* Reading text *
- Opening Delimiter -

A retrospective case control study evaluated risk factors for co-infection with methicillin resistant Staphylococcus aureus (MRSA) and vancomycin-resistant enterococci (VRE). Over an 8-year period, 111 patients with MRSA and VRE were identified as cases and 1077 patients with MRSA alone were controls. The variables collected were age, gender, previous antibiotic administration, bacterium strain type and underlying comorbidities. Independent risk factors of co-infection were exposure to vancomycin (OR=3.70), quinolones (OR=3.09) and cephalosporins (OR=2.03) up to 3 months before bacterial isolation, neurologic disease (OR=2.22), gastrointestinal disease (OR=1.95), respiratory disease (OR=2.00) renal disease (OR=1.67), diabetes (OR=1.83) and dialysis (OR=1.92). The results of the study will have important implications for control interventions.
Staphylococcus aureus; Methicillin-resistant; Vancomycin-resistant
Antibiotic resistance is a growing public health concern among researchers and health care professionals worldwide. The ability of a pathogen to effectively resist antibiotics displays the complexity of these organisms as well as the difficulties they present when treating patients. Nosocomial MRSA infections have spread beyond hospitals, infecting patients in health care settings such as nursing homes and rehabilitation facilities. Both MRSA and VRE have been identified as the most common antimicrobial-resistant pathogens associated with health care-associated infections [1]. Community acquired MRSA is also becoming more common, infecting previously healthy individuals who have not had contact with healthcare facilities [2].

- Closing Delimiter -

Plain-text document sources
- Opening Delimiter -

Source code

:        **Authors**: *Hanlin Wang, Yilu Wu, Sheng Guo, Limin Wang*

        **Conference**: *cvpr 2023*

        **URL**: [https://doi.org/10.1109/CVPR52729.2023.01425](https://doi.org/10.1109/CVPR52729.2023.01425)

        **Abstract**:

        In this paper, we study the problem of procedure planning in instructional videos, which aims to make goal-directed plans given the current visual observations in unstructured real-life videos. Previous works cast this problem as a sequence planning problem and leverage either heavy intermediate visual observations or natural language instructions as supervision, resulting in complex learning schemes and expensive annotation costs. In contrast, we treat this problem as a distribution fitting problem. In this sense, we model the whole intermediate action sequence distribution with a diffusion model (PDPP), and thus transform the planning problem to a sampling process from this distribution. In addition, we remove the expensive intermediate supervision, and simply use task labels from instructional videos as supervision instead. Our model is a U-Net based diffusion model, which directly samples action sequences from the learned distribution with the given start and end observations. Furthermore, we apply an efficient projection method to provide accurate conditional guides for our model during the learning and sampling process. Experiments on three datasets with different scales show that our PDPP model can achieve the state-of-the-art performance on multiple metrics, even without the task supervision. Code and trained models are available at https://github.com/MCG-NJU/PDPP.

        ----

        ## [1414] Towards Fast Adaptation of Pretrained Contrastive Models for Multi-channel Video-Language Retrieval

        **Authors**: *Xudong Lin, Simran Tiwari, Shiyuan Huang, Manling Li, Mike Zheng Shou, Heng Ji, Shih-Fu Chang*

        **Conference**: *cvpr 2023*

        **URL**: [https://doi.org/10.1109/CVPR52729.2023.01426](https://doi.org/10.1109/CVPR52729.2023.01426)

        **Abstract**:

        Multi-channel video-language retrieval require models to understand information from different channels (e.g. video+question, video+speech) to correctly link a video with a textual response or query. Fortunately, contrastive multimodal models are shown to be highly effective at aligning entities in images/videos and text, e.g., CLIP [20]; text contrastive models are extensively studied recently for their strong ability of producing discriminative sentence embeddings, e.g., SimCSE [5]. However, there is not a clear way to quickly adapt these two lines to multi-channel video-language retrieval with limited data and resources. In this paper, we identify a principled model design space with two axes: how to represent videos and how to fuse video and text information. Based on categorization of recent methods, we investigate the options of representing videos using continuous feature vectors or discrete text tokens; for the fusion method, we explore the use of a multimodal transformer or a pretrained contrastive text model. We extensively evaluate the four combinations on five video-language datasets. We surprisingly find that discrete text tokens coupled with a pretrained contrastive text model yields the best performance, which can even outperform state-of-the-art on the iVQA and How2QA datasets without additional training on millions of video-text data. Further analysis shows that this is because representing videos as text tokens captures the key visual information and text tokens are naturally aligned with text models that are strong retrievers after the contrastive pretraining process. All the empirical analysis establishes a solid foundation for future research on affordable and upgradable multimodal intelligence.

- Closing Delimiter -

* What you will do *
Could you repeat the MRSA and VRE co-infection text, beginning at the words that have "Staphylococcus aureus; Methicillin-resistant;" and stopping after "healthcare facilities [2].", with "nursing homes" switched to "assisted living facilities"?

* Solution below *
Staphylococcus aureus; Methicillin-resistant; Vancomycin-resistant
Antibiotic resistance is a growing public health concern among researchers and health care professionals worldwide. The ability of a pathogen to effectively resist antibiotics displays the complexity of these organisms as well as the difficulties they present when treating patients. Nosocomial MRSA infections have spread beyond hospitals, infecting patients in health care settings such as assisted living facilities and rehabilitation facilities. Both MRSA and VRE have been identified as the most common antimicrobial-resistant pathogens associated with health care-associated infections [1]. Community acquired MRSA is also becoming more common, infecting previously healthy individuals who have not had contact with healthcare facilities [2].